Walking into the Olivier Theatre we were greeted by a sonorous bell clanging harshly above us – on stage, a circular womb moved slowly around the revolve, something unseen shifting slowly inside. Above us, hundreds of light bulbs gently pulsed, growing brighter and dimmer in a gentle rhythm. This is the world Danny Boyle has created, and it’s immediately compelling.

Jonny Lee Millers performance as the Creature is a revelation. His painful entry into the world is nothing short of astonishing as he bursts, completely naked, from his vertical ‘womb’. The following 15 minutes is simply the Creature learning how to use his newfound body. His spastic convulsions, leading slowly to his first, joyous, stuttering steps is incredible to watch. The childlike laugh as he walks proudly around the stage for the first time was replicated by many audience members. We were with him by that point – we saw his innocence, and his childish glee at the beauty of the world around him, and almost dreaded what was to come.

Both actors give an outstanding performance.
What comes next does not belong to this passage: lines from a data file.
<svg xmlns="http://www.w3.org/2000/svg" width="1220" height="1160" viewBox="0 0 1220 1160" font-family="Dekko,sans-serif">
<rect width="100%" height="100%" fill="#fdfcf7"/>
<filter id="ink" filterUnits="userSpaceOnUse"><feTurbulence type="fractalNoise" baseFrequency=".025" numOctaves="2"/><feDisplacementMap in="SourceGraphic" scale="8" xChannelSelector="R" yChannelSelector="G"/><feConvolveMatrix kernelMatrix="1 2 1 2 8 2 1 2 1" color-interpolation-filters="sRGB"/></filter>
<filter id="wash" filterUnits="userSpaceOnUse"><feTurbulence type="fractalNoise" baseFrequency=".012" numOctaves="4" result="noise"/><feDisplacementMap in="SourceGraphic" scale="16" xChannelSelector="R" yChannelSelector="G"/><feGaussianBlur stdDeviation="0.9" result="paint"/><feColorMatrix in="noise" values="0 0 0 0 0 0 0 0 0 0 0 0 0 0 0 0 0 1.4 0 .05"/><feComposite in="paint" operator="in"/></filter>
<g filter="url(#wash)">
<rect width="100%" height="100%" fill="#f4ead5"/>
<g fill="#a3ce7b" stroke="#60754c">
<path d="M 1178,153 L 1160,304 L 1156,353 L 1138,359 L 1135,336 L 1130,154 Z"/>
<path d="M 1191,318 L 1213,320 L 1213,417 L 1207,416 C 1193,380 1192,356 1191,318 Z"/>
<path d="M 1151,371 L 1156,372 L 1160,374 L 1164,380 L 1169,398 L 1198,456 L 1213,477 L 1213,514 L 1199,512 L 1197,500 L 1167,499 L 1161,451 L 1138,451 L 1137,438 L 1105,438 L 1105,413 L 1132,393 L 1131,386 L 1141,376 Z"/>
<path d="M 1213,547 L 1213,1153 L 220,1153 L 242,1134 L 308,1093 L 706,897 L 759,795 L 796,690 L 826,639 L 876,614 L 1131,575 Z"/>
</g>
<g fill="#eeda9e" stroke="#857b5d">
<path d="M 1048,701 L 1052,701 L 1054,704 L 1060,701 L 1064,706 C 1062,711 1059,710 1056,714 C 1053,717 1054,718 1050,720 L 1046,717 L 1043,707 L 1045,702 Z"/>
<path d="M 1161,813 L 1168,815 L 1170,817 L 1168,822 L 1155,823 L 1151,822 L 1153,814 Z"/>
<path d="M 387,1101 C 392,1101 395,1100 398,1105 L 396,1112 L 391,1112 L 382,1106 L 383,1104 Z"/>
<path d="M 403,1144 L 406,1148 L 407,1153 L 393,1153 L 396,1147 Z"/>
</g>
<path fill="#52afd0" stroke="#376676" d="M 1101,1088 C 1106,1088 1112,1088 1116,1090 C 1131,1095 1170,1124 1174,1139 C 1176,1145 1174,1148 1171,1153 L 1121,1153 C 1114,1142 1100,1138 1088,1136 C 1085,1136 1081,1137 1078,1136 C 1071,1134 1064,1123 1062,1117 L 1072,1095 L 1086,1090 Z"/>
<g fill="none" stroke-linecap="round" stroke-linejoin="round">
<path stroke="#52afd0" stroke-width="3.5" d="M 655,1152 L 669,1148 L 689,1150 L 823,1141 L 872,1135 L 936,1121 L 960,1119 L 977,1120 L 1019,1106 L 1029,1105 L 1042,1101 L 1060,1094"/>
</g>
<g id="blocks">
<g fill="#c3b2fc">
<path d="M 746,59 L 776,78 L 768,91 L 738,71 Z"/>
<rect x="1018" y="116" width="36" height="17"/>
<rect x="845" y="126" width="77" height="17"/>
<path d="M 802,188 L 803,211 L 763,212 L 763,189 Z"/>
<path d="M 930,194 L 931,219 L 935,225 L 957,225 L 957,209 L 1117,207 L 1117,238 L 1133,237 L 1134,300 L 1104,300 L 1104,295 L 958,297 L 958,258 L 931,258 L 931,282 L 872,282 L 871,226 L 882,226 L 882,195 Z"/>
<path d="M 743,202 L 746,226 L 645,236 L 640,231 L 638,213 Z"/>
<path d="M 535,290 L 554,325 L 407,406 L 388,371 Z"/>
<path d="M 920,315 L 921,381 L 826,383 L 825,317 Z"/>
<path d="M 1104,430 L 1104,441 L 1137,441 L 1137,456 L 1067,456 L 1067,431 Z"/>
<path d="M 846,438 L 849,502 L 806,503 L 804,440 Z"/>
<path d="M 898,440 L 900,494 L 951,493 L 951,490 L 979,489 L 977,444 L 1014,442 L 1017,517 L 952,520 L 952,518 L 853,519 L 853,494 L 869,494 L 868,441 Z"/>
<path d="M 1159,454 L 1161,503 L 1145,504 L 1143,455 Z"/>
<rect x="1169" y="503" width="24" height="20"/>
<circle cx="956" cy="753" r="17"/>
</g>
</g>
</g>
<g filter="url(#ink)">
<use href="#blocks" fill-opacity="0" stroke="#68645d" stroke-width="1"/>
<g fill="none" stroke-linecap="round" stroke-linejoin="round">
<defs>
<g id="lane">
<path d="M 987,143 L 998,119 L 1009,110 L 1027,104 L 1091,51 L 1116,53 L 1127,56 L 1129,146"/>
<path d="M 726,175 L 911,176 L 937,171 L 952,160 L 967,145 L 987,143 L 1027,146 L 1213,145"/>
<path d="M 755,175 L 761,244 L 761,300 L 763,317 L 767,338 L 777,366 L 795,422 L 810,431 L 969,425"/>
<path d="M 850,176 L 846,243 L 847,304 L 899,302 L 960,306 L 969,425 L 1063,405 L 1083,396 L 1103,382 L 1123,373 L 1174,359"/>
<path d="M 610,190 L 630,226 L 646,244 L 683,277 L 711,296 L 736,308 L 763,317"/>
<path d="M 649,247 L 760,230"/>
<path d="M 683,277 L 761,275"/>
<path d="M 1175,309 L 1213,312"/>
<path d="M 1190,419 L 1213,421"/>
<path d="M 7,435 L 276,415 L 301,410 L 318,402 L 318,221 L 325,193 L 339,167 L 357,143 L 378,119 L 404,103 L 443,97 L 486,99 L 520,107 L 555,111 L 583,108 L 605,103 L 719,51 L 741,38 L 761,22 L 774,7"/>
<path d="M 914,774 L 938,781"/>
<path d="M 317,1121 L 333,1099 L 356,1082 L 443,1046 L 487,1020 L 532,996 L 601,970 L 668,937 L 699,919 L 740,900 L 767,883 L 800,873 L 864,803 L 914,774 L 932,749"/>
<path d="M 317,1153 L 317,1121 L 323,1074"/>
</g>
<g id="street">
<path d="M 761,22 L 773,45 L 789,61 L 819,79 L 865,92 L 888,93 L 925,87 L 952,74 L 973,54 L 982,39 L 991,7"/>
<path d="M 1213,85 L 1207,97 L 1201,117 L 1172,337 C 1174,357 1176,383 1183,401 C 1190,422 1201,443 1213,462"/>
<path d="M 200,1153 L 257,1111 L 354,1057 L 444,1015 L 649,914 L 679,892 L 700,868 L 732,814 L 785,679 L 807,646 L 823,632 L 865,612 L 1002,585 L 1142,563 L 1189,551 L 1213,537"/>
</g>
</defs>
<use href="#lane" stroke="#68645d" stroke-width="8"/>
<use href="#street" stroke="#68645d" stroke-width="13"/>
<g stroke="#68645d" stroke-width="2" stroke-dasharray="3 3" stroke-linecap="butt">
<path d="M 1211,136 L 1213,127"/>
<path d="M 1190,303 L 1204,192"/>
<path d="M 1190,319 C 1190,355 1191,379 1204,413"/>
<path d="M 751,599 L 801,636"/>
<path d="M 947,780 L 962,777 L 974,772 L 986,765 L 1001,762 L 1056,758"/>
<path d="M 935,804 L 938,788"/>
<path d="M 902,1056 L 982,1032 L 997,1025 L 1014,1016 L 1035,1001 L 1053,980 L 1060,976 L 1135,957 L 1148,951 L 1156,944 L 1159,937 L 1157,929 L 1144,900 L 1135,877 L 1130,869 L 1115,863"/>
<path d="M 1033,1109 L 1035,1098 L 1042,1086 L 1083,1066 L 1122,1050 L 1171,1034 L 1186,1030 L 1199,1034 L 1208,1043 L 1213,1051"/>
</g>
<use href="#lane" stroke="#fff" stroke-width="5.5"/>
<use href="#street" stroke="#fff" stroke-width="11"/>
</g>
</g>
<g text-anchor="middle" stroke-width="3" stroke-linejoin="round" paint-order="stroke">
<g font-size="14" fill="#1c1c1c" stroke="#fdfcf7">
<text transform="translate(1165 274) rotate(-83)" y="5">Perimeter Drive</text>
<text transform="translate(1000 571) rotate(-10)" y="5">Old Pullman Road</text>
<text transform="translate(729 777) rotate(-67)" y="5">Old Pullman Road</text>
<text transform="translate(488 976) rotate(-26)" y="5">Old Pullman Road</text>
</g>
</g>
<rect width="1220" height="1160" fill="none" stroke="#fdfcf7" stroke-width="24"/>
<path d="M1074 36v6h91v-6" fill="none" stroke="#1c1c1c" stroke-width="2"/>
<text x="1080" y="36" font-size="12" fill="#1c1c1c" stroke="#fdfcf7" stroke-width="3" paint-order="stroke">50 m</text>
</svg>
Having only seen it in this configuration, I cannot comment on Cumberbatch as the Creature, but Miller seemed to fill the role with equal menace and naïvety, while Cumberbatch as Frankenstein was a cold and calculating creation – completely devoid of sentiment or love. Cumberbatch and Miller seem to complement each other perfectly – both creating one warped whole as the servant and the master

I was in the rare position for this show, coming to the show with next to no knowledge of the plot. It was a blind spot I can’t explain – all I knew of Frankenstein was the very basics. Mad doctor creates a monster from spare body parts. I had no idea the story would pack such a punch. Nick Dear’s adaptation of Mary Shelley’s story has come under scrutiny in other reviews, with many seeing it as too schmalzy – I agree to a point  (the “what is love?” question did make me wince), but overall I found this script intelligent, witty and humane. My only criticism is that the eponymous Frankenstein wasn’t in it nearly enough. The decision to pursue perfection in the Bride is fascinating, and made me miss the initial creation of the Creature; more focus on Frankenstein’s god complex wouldn’t have been out of place.
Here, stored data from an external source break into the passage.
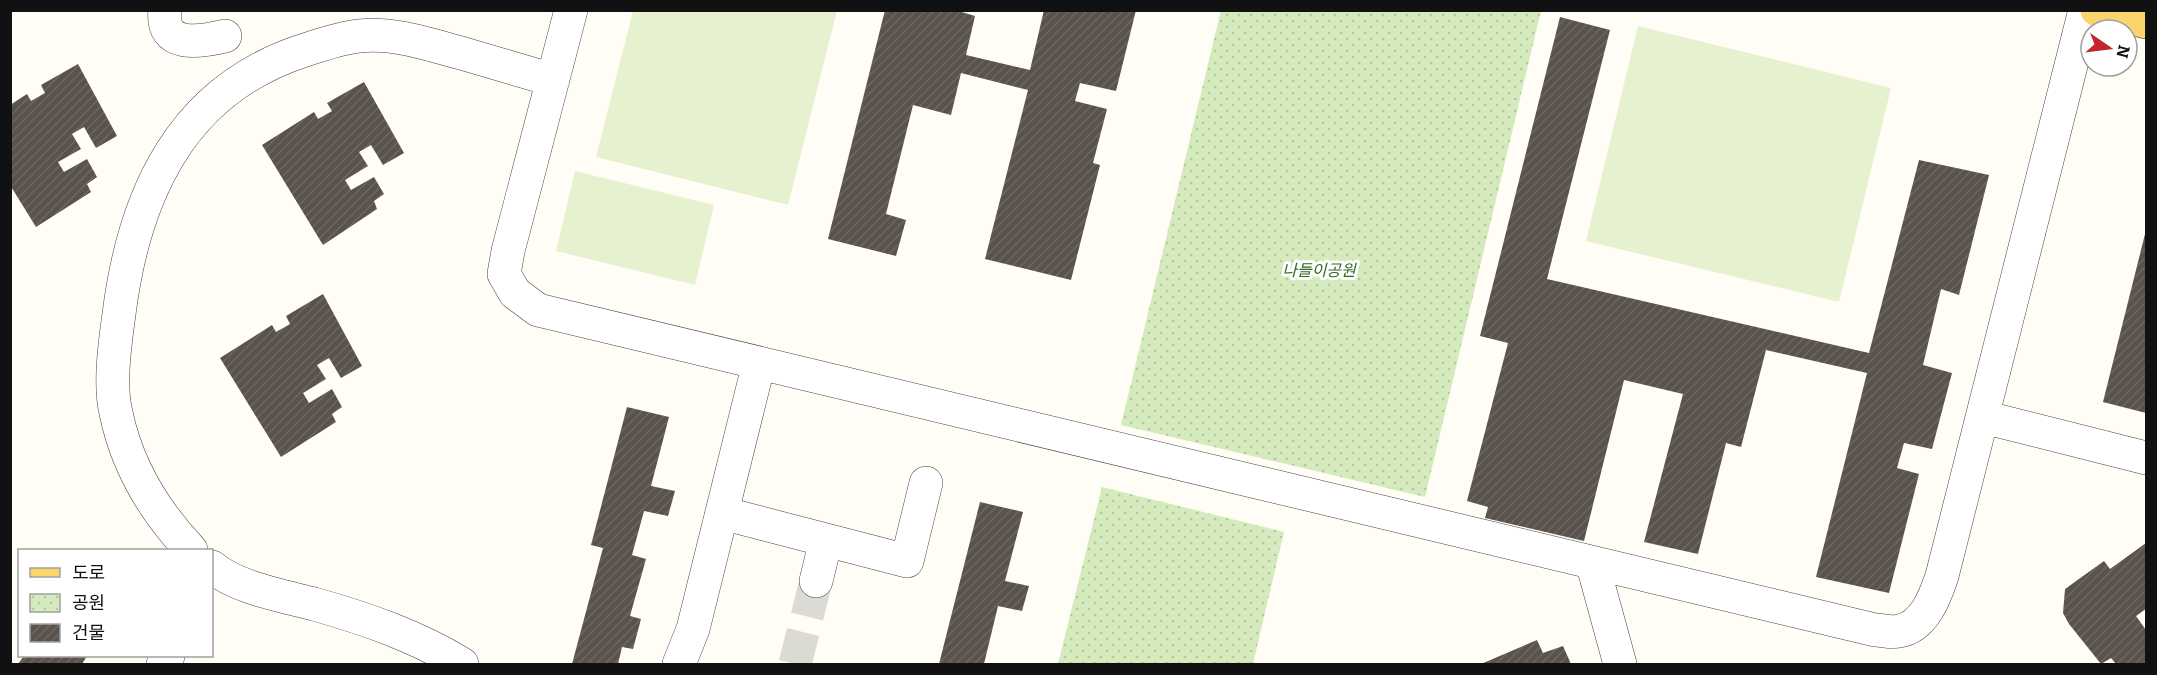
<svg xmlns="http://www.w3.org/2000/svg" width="2157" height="675" viewBox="0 0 2157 675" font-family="Bitter,'Noto Sans KR',serif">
  <defs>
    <pattern id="park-dots" width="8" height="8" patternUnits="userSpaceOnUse" patternTransform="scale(1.5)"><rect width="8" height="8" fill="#d5ebbd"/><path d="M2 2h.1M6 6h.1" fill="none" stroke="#b6c8a1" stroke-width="1.8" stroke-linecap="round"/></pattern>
    <pattern id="building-hatch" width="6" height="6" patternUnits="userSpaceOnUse" patternTransform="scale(1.5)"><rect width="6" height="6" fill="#5a524d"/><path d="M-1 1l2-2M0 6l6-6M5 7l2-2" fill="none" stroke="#6d6662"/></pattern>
  </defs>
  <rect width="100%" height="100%" fill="#fffdf5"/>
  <path fill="url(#park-dots)" d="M1221,10L1541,11L1425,497L1121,425Z
    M1102,487L1284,532L1253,664H1058Z"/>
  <path fill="#e6f2cf" d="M633,11H837L788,205L596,157Z
    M1638,26L1891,88L1839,302L1586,241Z
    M575,171L714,205L695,285L556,251Z"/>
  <path fill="url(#building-hatch)" d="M885,10H955L975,16L966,55L1030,70L1044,10H1136L1116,91L1080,83L1075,101L1107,109L1093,163L1100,165L1071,280L985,259L1028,90L961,73L951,115L913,105L886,214L906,220L896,256L828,239Z
    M1560,17L1610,30L1547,279L1869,353L1919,160L1989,175L1959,295L1941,289L1923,365L1952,373L1932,449L1904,443L1897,468L1919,474L1889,593L1816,577L1867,373L1766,350L1741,447L1726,443L1698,554L1644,542L1683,394L1624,380L1584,541L1485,518L1488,507L1467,501L1508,343L1480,336Z
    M78,64L117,136L96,148L84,127L72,134L81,149L58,162L64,172L87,159L97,177L87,184L91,192L36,227L10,185V105L27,94L31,101L45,93L41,85Z
    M364,82L404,153L383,165L371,145L359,152L368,166L345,180L351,190L374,177L384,194L374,201L377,209L323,245L262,145L314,112L318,119L332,111L327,103Z
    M2146,230V413L2103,402Z
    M323,294L362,366L341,378L329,358L317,365L326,379L303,393L309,403L332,389L342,407L332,414L336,422L281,457L220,358L272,325L276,332L290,324L286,316Z
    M627,407L669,417L651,486L675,491L668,516L644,511L632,555L646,559L630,616L641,619L633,649L622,647L618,664H572L603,548L591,545Z
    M980,502L1023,512L1005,581L1029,586L1022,611L998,606L984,664H939Z
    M2146,543V609L2136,616L2146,630V664H2116L2111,658L2101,664L2069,624L2063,613L2065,589L2104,561L2110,569Z
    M1537,640L1543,653L1563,646L1571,664H1481Z
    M24,656H87L82,664L72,663L71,664H18Z"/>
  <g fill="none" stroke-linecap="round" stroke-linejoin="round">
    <path stroke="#dbdad3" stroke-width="33" stroke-dasharray="33 16" stroke-linecap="butt" d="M795,664L816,581"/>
    <g stroke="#444" stroke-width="34">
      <path id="minor" d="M165,10C160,49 200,42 225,36
        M571,10L508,251L504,274L515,293L538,310L1875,630C1882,630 1892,633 1899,631C1924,627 1935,597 1942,576L2085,10
        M1983,417L2146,458
        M722,513L907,561L926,483
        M191,550C154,511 127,466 116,413C109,385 115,343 119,314C134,195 181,91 302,51C320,45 340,38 359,36C394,32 427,44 461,53C492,62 522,71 553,80
        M1592,562L1620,664
        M212,567C237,588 283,596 314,604C367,619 416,636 462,664
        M816,581L826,540
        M163,664L168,656
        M679,664L693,629L759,363"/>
    </g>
    <g stroke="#222" stroke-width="34">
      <path id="major" d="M2097,10L2146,22"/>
    </g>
    <use href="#minor" stroke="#fff" stroke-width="33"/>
    <use href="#major" stroke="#f9d66b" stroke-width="33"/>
  </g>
  <g text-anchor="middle" stroke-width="6" stroke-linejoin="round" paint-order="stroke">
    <g font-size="16" font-style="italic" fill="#2f6b1f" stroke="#fff">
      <text x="1319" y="276">나들이공원</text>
    </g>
  </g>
  <rect width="2157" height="675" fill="none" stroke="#111111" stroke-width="24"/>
  <rect x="18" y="549" width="195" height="108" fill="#ffffff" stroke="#a0a0a0" stroke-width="1.5"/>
  <rect x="30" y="568" width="30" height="9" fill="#f9d66b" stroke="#a0a0a0" stroke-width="1.5"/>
  <text x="72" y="579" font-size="18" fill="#111111">도로</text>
  <rect x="30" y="594" width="30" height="18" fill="url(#park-dots)" stroke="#a0a0a0" stroke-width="1.5"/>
  <text x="72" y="609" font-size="18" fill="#111111">공원</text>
  <rect x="30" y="624" width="30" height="18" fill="url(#building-hatch)" stroke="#a0a0a0" stroke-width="1.5"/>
  <text x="72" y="639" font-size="18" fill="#111111">건물</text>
  <g transform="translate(2109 48) rotate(104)"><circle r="28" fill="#ffffff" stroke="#a0a0a0" stroke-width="1.5"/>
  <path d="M0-4.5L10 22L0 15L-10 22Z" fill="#c4262e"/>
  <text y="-9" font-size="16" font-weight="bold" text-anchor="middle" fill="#111111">N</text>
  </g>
</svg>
As it is, the script suggested that the creature could have represented all that was good in the Doctor, but circumstance warped him into a cruel misrepresentation. Boyle and Dear appear to constantly pose a question to the audience – who is the real monster? The disfigured, frightening creature, or Doctor Frankenstein, who forgoes love and life in favour of creating perfection, or perhaps it is the society that shuns the Creature. The issue is not really resolved – though by the end it doesn’t matter. Boyle created a ‘shiver down the spine’ moment to close on, as the monster, now fully in control of his patched-together body, marches proudly into the snowy wasteland, while Frankenstein, physically and mentally exhausted, crawls slowly behind, chasing him to the bitter end. It is a wonderful change of fortunes, and one that stays with you long after leaving the theatre.